Monday, Jun. 02, 1997
PLAY MISERY FOR ME
By RICHARD SCHICKEL
In life, the jilted who stalk and harass their former lovers are usually seen as forlorn creatures, objects of pity, if not downright contempt. In the movies (Play Misty for Me, Fatal Attraction), they are more often seen as menaces of a more melodramatic, if not downright terrifying, kind. What no one up to now has ever imagined is that people caught up in this common form of temporary insanity might possibly provide the premise for a romantic comedy.
But that's precisely what director Griffin Dunne and writer Robert Gordon have up and tried in Addicted to Love, and a fine--but not entirely uninteresting--mess they have on their hands. It offers us two voyeurs, one male and moony (Matthew Broderick's Sam), the other female and furious (Meg Ryan's Maggie). They meet (about as uncute as any couple in the history of screwball farce) because Linda (Kelly Preston), his former fiance, has moved into a Lower Manhattan loft with Anton (Tcheky Karyo), her former lover. Sam, an astronomer, has rigged up a camera obscura in a tumbledown tenement across from their love nest, which he uses to snark on them. He charts the many ups and very rare downs of their affair, hoping to predict a big bang in their happy little universe. Maggie, a photographer, bugs the place, adding sound to his pictures, thereby doubling a misery that in this case does not particularly love company.

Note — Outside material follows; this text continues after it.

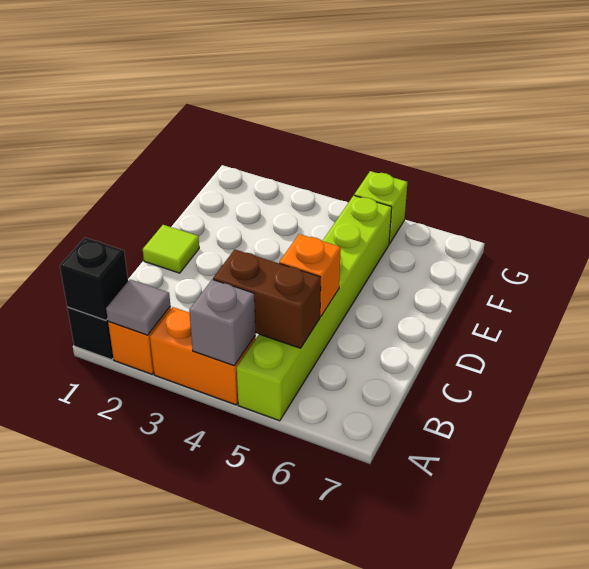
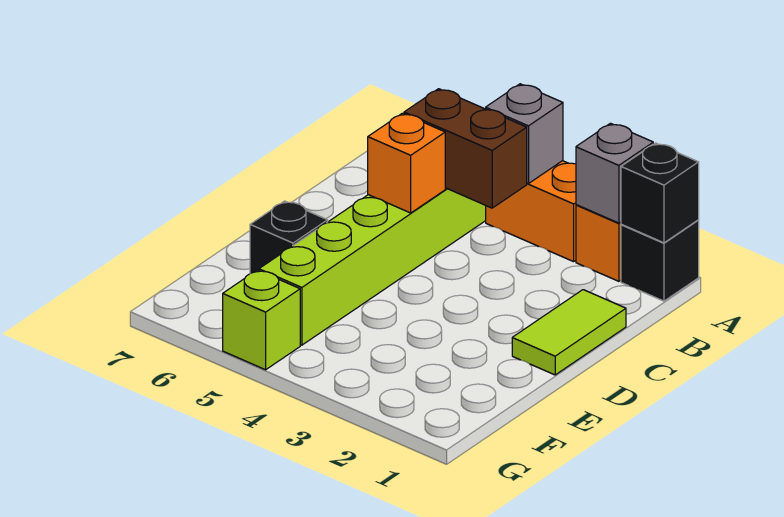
grey 1x1 tile [106,279,170,335] -> grey 1x1 brick [576,123,653,223]
lime 1x1 tile [143,225,199,273] -> lime 1x2 tile [512,290,626,375]
none -> black 1x1 brick [250,201,328,273]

It's never easy being a spy in the house of love. It is certainly not as funny as Dunne and Gordon must have thought it could be. But the movie does find some grotesque comic traction when Maggie and Sam move from the passive to the active mode, their prime target being poor Anton. They plant evidence indicating that he's having an affair on the side. They ruin the restaurant he runs by bringing in a horde of cockroaches the night the New York Times food critic is dining there. They destroy his fallback career as a model by making him break out in blotches from a food allergy. He finally finds himself virtually immobilized in a body cast, quite literally a broken man.
We, in turn, find ourselves in a theater of cruelty, consoling ourselves with incidental pleasures: the anti-comedic darkness of Dunne's lighting and sensibility; the relentless, half-mad meanness of Ryan's performance; the snarling strength Karyo demonstrates in multiple adversity. These people don't give a hoot if they warm our hearts or lift our spirits, and that's not nothing in a time when mainstream movie comedy is all blandness and ingratiation. Too bad we can't reward their bravery with the sound of more than one hand clapping.